A breakfast made up of skim milk, reduced-sugar cereal, juice and a whole-grain snack is offered at no cost to any and all of the students, roughly 800 kids at Jane Addams at every school day.
Part of the Palatine Township Elementary School District 15’s universal free breakfast pilot program, the food is available in the classroom for a 15-minute period before the first bell rings at 7:55 a.m.
District 15 launched the pilot program, ‘Breakfast in the Classroom’ at Jane Addams on Wednesday, Aug. 29.
“We’re bringing breakfast to the students,” District 15 School Nutrition Services Director Bobbie Desprat said, “It’s a wonderful way to get kids to eat.”
In its first week ‘Breakfast in the Classroom' fed 500 students, more than 60-percent of the K-6 school each day. According to Desprat, that's a 500-percent increase from the number of kids who ate breakfast in the cafeteria at Jane Addams last year.
“All of the studies show students who eat breakfast perform better in school,” said Desprat. The bottom line is, breakfast is beneficial to students, Desprat said, “It increases cognitive function, kids pay attention more, and retain more information.”
According to Desprat and the school’s staff, the benefits of ‘Breakfast in the Classroom’ were seen right away. “From the first day we noticed it was a lot quieter in the classrooms,” Desprat said, “The kids who want breakfast eat and the children who don’t read, work on homework, or catch up with their classmates.”

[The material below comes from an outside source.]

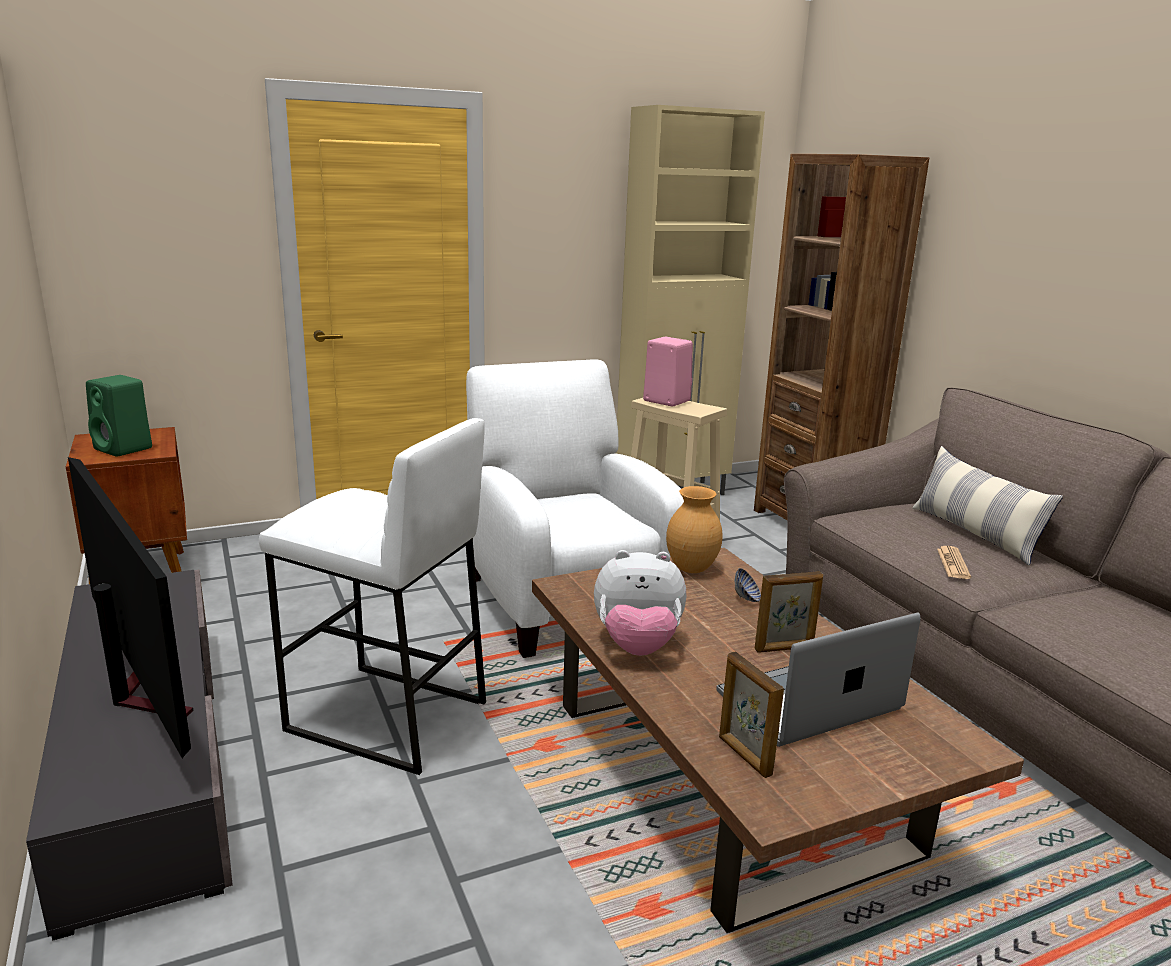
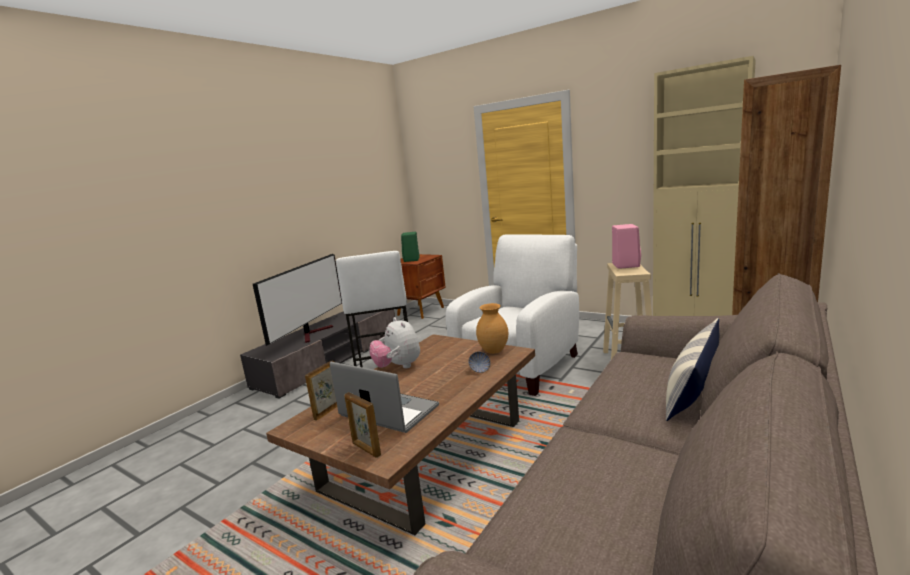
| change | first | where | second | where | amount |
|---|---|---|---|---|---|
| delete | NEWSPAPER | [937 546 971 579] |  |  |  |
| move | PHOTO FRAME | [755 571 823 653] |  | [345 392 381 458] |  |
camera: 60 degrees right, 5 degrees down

The universal free breakfast program, pushed by the USDA is said to improve grades, increase attendance, reduce tardiness and cut down on the number of trips to the nurse’s office in the morning.
“It’s a win-win,” Desprat said ‘Breakfast in the Classroom’ gives students a chance to get to class, settle in and fuel up for the day. “It becomes part of the instructional process in class,” said Desprat.
Eager to expand the 'Breakfast in the Classroom' program to other schools in the district, Desprat said it's still too early to say when or if that will happen. The district plans to monitor the program and tweak it as they go. Desprat said, "My assumption is it will evolve as it goes and then we can see if other schools or principals are interested."
According to Desprat, the pilot program does not cost taxpayers any money on the local level. “It’s self-supporting, self-sufficient,” Desprat said, “We would not take money from the education fund.” The federal government reimburses the district for every free and reduced price meal served. Money from the government and money spent in the school’s cafeteria on à la carte items and second lunches fund ‘Breakfast in the Classroom.’
The district specifically chose Jane Addams School for the pilot program, “It was the best fit, the obvious choice,” said Desprat.
According to Jane Addams’ 2011 state report card, 59-percent of the school’s students come from low-income families, that’s nearly almost double District 15’s average of 31.9-percent.
With the highest level of poverty in the district, Jane Addams is also the only school that is accustomed to eating in the classrooms.
For the third year in a row, Jane Addams received a grant for the fresh fruit and vegetable program, providing students with a mid-afternoon snack twice a week. With students, teachers and staff already familiar with the process of eating in the classroom, Desprat said Jane Addams was “the perfect choice.”
Traditional free and reduced-price breakfast programs that used to be offered at Jane Addams are currently available at other District 15 schools but only to student who meet the federal guidelines. With the traditional National School Lunch and School Breakfast program, students from families at or below 130-percent of the poverty level qualify for free meals and student at or below 185-percent qualify for reduced-price meals.
The pilot program at Jane Addams is different because the free breakfast is available without restrictions, to all students and instead of having to make a trip to the cafeteria in the morning; breakfast food is available inside the classroom.